** Page extract follows **
I wonder if forcing males to give up 2 years of their lives have made us all rather uncharitable to others who may not have to. If that is the case, then our anger should be directed at NS and not someone else’s opportunity, Frankly, many detractors are just subconsciously displaying a classic case of “sour grapes”.

Yes, Fulham is not a Singaporean club. But isn’t that what international footballers all do? Cristiano Ronaldo plays for Italian club Juventus but he still plays for Portugal’s national team. Playing for a foreign club doesn’t mean you stop representing your home country? In fact, I would argue that the player would benefit from the training offered by their club to play even better for their country in international competitions.

This is especially the case for Singapore where despite throwing money at training and buying players, we still have not made much headway. Perhaps what we need is for a talented player such as Davis to have the chance to train at an international club to up his game. He could bring back much valuable insight. Look at Fandi Ahmad. Do you not think that his training in The Netherlands upped his game?

I think Baiahari and other critics are confusing club football and nationality. They are also forgetting that some careers are physical in nature where age does count. Added to that is a resentment for NS in general and sensitivity for anyone who may not have to go through the pain of giving up 2 years of their life. If NS were not compulsory, this just wouldn’t be an issue and do we really need NS? That’s another debate but I leave you with that thought.

Since shutting the door to his career, Bilahari has clearly left diplomacy at the door.
** End of Page extract **
## Goal of the exercise
Reproduce the passage of the National Service commentary from "This is especially" to "upped his game?", word for word. The material that follows is separate from the commentary above.
** Given data follows **
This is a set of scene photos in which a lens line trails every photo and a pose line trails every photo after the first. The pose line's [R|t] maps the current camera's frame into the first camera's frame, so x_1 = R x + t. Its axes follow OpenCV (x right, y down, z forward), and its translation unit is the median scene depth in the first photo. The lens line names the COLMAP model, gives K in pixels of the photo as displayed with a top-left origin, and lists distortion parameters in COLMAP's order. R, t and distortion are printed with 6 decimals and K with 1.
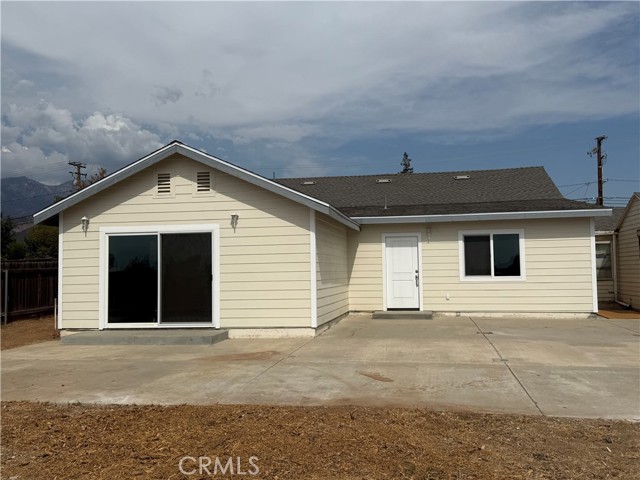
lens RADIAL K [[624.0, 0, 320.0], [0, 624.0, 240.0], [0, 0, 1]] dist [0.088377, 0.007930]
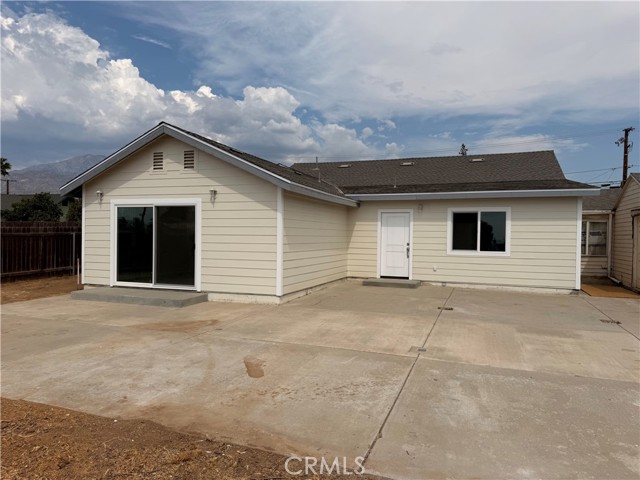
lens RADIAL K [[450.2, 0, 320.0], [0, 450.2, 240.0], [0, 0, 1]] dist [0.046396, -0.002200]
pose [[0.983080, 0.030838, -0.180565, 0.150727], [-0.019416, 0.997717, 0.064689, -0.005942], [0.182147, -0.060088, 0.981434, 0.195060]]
** End of Given data **
## Solution to the exercise
This is especially the case for Singapore where despite throwing money at training and buying players, we still have not made much headway. Perhaps what we need is for a talented player such as Davis to have the chance to train at an international club to up his game. He could bring back much valuable insight. Look at Fandi Ahmad. Do you not think that his training in The Netherlands upped his game?